Mental operatore(精神操作)。
マランの能力を。
これまで何度も抑えてきた力。
「待て」
惣一が止めた。
「今、マランの能力因子とソウヤの能力因子が深く同調している。下手に精神へ侵入すれば、お前まで巻き込まれる可能性がある」
ネネは。
少しだけ怖そうな顔をした。
それでも。
眼帯から手を離さなかった。
「だったら。」
小さく息を吸う。
「二人とも連れて帰る。」
アランダが目を伏せる。
ペインも何も言わない。
そして。
ネネは眼帯を外した。
右目が開く。
激痛。
「……っ!」
「ネネ!」
「大丈夫……!」
涙が滲む。
それでも。
マランを見る。
「今度は。」
「私が助けるから。」
Mental operatore(精神操作)――発動。
その瞬間。
ネネの意識も。
暗闇へ落ちた。
◇
マランの精神世界。
ソウヤとレイは。
幼いマランの前へ辿り着こうとしていた。
しかし。
巨大な黒い影が。
二人の前へ立ちはだかる。
形はない。
顔もない。
ただ。
存在するだけで。
世界そのものが崩れていく。
「……これが」
ソウヤが息を呑む。
「excidium……?」
レイが拳を握る。
「違う」
「え?」
「あれは能力そのものじゃない」
レイには。
分かった。
「マランが。

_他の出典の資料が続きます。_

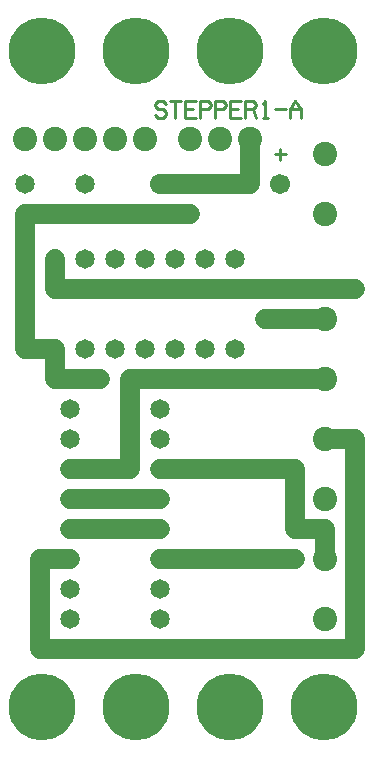
<source format=gtl>
%MOIN*%
%FSLAX25Y25*%
G04 D10 used for Character Trace; *
G04     Circle (OD=.01000) (No hole)*
G04 D11 used for Power Trace; *
G04     Circle (OD=.06700) (No hole)*
G04 D12 used for Signal Trace; *
G04     Circle (OD=.01100) (No hole)*
G04 D13 used for Via; *
G04     Circle (OD=.05800) (Round. Hole ID=.02800)*
G04 D14 used for Component hole; *
G04     Circle (OD=.06500) (Round. Hole ID=.03500)*
G04 D15 used for Component hole; *
G04     Circle (OD=.06700) (Round. Hole ID=.04300)*
G04 D16 used for Component hole; *
G04     Circle (OD=.08100) (Round. Hole ID=.05100)*
G04 D17 used for Component hole; *
G04     Circle (OD=.08900) (Round. Hole ID=.05900)*
G04 D18 used for Component hole; *
G04     Circle (OD=.11300) (Round. Hole ID=.08300)*
G04 D19 used for Component hole; *
G04     Circle (OD=.16000) (Round. Hole ID=.13000)*
G04 D20 used for Component hole; *
G04     Circle (OD=.18300) (Round. Hole ID=.15300)*
G04 D21 used for Component hole; *
G04     Circle (OD=.22291) (Round. Hole ID=.19291)*
%ADD10C,.01000*%
%ADD11C,.06700*%
%ADD12C,.01100*%
%ADD13C,.05800*%
%ADD14C,.06500*%
%ADD15C,.06700*%
%ADD16C,.08100*%
%ADD17C,.08900*%
%ADD18C,.11300*%
%ADD19C,.16000*%
%ADD20C,.18300*%
%ADD21C,.22291*%
%IPPOS*%
%LPD*%
G90*X0Y0D02*D21*X15625Y15625D03*D11*              
X15000Y35000D02*X120000D01*Y105000D01*X110000D01* 
D16*D03*D11*X100000Y75000D02*Y95000D01*Y75000D02* 
X110000D01*Y65000D01*D16*D03*D13*X100000D03*D11*  
X55000D01*D14*D03*Y75000D03*D11*X25000D01*D14*D03*
D11*X15000Y35000D02*Y65000D01*D14*X25000Y45000D03*
Y55000D03*D21*X46875Y15625D03*D14*X25000Y65000D03*
D11*X15000D01*D14*X25000Y85000D03*D11*X55000D01*  
D14*D03*D11*X25000Y95000D02*X45000D01*D14*        
X25000D03*Y105000D03*D11*X45000Y95000D02*         
Y125000D01*X110000D01*D16*D03*D13*                
X90000Y145000D03*D11*X110000D01*D16*D03*D13*      
X120000Y155000D03*D11*X20000D01*Y165000D01*D14*   
D03*X30000D03*D13*Y180000D03*D11*X10000D01*       
Y135000D01*X20000D01*D14*D03*D11*Y125000D01*      
X35000D01*D13*D03*D14*X25000Y115000D03*           
X40000Y135000D03*X30000D03*X50000D03*             
X55000Y105000D03*Y115000D03*X60000Y135000D03*     
X55000Y95000D03*D11*X100000D01*D16*               
X110000Y85000D03*D14*X80000Y135000D03*X70000D03*  
X55000Y55000D03*Y45000D03*D16*X110000D03*D14*     
X80000Y165000D03*X70000D03*X60000D03*X50000D03*   
X40000D03*D21*X78125Y15625D03*X109375D03*D16*     
X110000Y180000D03*D13*X65000D03*D11*X30000D01*D14*
Y190000D03*X10000D03*D16*X50000Y205000D03*        
X40000D03*X30000D03*D15*X55000Y190000D03*D11*     
X85000D01*Y205000D01*D16*D03*D10*X93326Y200000D02*
X96674D01*X95000Y201914D02*Y198086D01*D16*        
X75000Y205000D03*D15*X95000Y190000D03*D16*        
X65000Y205000D03*X110000Y200000D03*D21*           
X109375Y234375D03*D10*X56674Y216914D02*           
X55837Y217871D01*X54163D01*X53326Y216914D01*      
Y215957D01*X54163Y215000D01*X55837D01*            
X56674Y214043D01*Y213086D01*X55837Y212129D01*     
X54163D01*X53326Y213086D01*X60000Y212129D02*      
Y217871D01*X58326D02*X61674D01*X66674Y212129D02*  
X63326D01*Y217871D01*X66674D01*X63326Y215000D02*  
X65837D01*X68326Y212129D02*Y217871D01*X70837D01*  
X71674Y216914D01*Y215957D01*X70837Y215000D01*     
X68326D01*X73326Y212129D02*Y217871D01*X75837D01*  
X76674Y216914D01*Y215957D01*X75837Y215000D01*     
X73326D01*X81674Y212129D02*X78326D01*Y217871D01*  
X81674D01*X78326Y215000D02*X80837D01*             
X83326Y212129D02*Y217871D01*X85837D01*            
X86674Y216914D01*Y215957D01*X85837Y215000D01*     
X83326D01*X85837D02*X86674Y212129D01*             
X89163Y216914D02*X90000Y217871D01*Y212129D01*     
X89163D02*X90837D01*X93326Y215000D02*X96674D01*   
X98326Y212129D02*Y215000D01*X100000Y217871D01*    
X101674Y215000D01*Y212129D01*X98326Y215000D02*    
X101674D01*D21*X78125Y234375D03*X46875D03*D16*    
X20000Y205000D03*D21*X15625Y234375D03*D16*        
X10000Y205000D03*M02*                             

</source>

」
黒い影を見る。
「自分の能力を恐れ続けた結果だ。」
ソウヤは。
幼いマランを見る。
その少年は。
黒い影へ背を向け。
両親の姿だけを見つめていた。
しかし。
二人の両親の姿が。
ゆっくりと。
消えていく。
「待って……」
初めて。
少年が声を発した。
「行かないで……」
幼い手を伸ばす。
だが。
届かない。
ソウヤは走り出した。
「マラン!」
その時。
別の声が。
精神世界へ響いた。
「マラン!」
ソウヤとレイが振り返る。
暗闇の向こう。
小さな少女。
「……ネネ?」
ネネが立っていた。
右目を押さえながら。
必死に。
それでも。
幼いマランへ向かって歩いてくる。
そして。
黒い影が。
初めて。
三人へ向き直った。
現実では。
マランの身体を覆っていた能力がさらに巨大化していく。
だが。
その中心で。
僅かに。
マランの指が動いた。
まだ。
彼は消えていない。
まだ。
間に合う。
マランという一人の人間を。
excidium(壊滅)という自身を蝕む能力から取り戻すための戦いが始まった。